Bom dia!
Trata-se de uma marca simbólica. O Banco Central do Japão decidiu subir a taxa de juros do país, elevando a alíquota de 0,75% para 1%. Aos olhos de quem convive com Selic de dois dígitos, parece irrelevante, mas essa é a maior taxa de juros em terras japonesas desde 1995.
O país passou décadas convivendo com deflação e juros negativos e só voltou a subir suas taxas em 2024. Não exatamente por causa da recuperação da economia ou do consumo, mas em uma reação ao choque nos preços de energia causado pela guerra na Ucrânia. A nova elevação é a primeira desde dezembro do ano passado, e ocorre pela renovada alta nos custos de energia, dessa vez por causa da guerra no Irã.
A decisão do BC do Japão tem carga simbólica em meio a expectativa pela superquarta, quando tanto o Fed quanto o banco central brasileiro anunciam suas decisões de política monetária. Nos EUA, a expectativa é de manutenção dos juros; por aqui, as apostas são de mais uma queda na Selic, dos atuais 14,50% ao ano. Na semana passada, o Banco Central Europeu já havia subido os juros por causa da guerra no Irã.
A terça começa com os futuros das bolsas americanas perto da estabilidade. Na Europa, os principais índices sobem. O petróleo recua para US$ 81 por barril, enquanto investidores esperam a efetiva reabertura do Estreito de Ormuz sob o receio de que o acordo seja mais um “alarme falso”.
A agenda do dia é fraca, com destaque para os dados de vendas do varejo no Brasil. O EWZ, fundo que representa as ações brasileiras em Nova York, recua. Bons negócios.

(Parâmetros intrínsecos da câmera e dados de pose)
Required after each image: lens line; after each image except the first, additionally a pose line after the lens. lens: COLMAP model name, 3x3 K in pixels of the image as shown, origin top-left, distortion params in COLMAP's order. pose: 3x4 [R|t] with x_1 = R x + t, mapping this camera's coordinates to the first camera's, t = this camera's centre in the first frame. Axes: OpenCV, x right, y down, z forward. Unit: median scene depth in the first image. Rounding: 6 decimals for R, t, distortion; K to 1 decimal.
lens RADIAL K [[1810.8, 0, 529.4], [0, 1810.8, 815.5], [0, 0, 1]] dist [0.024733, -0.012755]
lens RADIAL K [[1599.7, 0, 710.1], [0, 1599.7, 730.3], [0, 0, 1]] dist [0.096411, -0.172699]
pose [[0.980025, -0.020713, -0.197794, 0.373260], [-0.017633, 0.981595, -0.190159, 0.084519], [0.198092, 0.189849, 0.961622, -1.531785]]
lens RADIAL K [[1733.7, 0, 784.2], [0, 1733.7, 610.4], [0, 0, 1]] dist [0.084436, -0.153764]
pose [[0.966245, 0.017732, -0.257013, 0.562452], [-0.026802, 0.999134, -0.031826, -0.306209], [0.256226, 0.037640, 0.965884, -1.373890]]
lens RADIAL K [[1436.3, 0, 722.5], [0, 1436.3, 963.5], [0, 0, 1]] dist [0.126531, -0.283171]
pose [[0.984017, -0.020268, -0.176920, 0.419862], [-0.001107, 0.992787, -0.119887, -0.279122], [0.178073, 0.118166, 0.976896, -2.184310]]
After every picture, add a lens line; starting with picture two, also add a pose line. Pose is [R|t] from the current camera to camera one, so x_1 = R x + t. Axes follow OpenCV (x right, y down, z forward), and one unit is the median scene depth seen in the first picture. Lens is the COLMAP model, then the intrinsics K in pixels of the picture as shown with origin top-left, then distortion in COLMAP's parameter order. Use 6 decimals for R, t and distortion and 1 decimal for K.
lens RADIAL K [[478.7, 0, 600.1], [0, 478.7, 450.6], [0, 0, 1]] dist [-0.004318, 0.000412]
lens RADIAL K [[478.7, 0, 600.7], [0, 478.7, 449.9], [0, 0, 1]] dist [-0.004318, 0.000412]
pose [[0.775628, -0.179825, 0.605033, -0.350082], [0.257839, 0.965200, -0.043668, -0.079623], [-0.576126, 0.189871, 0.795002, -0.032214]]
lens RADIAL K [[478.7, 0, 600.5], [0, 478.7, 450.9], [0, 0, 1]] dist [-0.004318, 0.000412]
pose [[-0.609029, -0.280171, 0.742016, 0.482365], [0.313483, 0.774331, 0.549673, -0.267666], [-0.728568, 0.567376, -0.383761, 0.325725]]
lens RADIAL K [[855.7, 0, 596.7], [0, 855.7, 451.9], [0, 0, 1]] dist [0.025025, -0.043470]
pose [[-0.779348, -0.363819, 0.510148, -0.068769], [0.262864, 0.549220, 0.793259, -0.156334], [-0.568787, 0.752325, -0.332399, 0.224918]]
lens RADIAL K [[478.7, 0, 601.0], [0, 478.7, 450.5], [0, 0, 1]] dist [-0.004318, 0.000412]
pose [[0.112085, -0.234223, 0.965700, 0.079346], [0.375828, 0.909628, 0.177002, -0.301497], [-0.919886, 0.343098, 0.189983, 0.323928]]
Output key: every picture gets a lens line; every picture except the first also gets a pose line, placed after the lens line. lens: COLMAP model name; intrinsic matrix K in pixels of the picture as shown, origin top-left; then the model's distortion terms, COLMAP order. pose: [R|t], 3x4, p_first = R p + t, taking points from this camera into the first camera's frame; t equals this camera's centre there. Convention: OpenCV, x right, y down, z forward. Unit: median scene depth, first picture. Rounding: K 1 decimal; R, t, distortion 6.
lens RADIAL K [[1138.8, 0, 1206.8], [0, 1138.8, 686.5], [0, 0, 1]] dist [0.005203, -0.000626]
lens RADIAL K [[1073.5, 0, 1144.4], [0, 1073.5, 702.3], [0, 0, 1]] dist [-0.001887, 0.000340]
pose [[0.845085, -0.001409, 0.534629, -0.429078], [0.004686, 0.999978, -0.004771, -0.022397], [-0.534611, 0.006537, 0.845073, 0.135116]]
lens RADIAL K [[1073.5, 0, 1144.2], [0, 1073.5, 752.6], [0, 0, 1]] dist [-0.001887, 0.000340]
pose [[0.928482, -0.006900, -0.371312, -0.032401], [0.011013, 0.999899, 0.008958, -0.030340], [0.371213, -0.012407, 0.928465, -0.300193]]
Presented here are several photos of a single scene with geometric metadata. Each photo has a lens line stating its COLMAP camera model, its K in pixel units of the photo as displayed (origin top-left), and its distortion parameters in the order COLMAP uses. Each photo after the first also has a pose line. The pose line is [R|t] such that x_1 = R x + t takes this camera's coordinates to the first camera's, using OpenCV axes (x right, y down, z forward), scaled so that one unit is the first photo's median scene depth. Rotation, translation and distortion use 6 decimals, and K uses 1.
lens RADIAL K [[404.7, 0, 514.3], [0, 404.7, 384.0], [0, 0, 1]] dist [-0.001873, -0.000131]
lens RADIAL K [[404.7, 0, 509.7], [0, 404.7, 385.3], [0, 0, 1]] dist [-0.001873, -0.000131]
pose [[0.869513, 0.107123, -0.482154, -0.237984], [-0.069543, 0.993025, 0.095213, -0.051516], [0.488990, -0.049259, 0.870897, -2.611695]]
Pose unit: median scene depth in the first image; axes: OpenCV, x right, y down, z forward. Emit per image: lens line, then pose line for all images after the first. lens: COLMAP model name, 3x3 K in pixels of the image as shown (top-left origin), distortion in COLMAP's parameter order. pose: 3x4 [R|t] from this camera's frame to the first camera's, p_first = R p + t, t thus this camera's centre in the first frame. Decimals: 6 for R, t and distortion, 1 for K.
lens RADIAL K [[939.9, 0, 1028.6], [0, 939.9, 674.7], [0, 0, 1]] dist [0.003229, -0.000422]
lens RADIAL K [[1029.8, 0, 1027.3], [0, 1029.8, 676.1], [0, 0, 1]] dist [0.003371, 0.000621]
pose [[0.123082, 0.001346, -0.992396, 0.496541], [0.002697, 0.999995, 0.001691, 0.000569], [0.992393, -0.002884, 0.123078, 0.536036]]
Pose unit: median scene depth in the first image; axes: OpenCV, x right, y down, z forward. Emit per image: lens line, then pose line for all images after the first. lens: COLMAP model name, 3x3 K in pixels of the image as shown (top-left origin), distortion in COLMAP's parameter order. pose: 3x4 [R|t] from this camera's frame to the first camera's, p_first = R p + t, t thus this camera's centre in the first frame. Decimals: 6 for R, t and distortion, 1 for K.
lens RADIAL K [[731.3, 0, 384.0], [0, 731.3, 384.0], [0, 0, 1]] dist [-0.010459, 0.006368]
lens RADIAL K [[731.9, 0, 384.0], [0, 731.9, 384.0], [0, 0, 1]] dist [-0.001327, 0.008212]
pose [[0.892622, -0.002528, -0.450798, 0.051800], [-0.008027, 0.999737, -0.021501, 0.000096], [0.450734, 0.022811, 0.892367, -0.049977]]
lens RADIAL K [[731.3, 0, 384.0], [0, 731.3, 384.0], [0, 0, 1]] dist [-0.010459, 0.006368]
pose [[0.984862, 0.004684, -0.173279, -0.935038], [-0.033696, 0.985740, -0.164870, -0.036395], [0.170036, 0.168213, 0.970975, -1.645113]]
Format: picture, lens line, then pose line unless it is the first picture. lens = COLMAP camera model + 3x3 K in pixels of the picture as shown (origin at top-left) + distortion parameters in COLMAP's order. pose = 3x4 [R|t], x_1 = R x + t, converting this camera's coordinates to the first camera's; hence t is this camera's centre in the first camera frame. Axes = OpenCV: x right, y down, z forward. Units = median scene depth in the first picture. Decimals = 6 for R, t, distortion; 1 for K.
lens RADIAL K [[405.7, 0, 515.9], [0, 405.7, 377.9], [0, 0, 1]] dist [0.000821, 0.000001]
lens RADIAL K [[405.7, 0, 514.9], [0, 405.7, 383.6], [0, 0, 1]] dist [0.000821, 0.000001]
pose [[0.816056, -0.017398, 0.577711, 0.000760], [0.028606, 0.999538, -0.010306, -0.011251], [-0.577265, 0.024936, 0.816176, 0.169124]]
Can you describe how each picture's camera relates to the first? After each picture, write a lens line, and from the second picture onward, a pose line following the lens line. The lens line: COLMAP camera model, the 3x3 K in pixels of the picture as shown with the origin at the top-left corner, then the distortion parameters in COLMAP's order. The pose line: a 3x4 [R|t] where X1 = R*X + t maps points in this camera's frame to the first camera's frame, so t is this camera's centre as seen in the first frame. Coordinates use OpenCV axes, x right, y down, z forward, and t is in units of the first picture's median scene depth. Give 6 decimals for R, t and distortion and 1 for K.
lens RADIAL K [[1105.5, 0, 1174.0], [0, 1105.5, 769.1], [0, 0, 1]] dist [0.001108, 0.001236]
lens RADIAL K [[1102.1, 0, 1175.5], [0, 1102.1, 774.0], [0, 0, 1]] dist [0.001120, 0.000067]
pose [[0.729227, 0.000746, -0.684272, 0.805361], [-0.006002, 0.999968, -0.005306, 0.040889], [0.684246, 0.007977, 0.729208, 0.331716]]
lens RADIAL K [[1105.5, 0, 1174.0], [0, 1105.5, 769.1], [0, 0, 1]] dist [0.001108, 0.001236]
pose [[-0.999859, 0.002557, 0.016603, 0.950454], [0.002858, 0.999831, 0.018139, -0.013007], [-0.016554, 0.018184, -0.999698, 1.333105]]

• _Objetivo do exercício_
No texto sobre os juros no Japão, desde que ano a taxa de juros japonesa não atingia o nível da nova decisão?

• _Resultado esperado_
Desde 1995.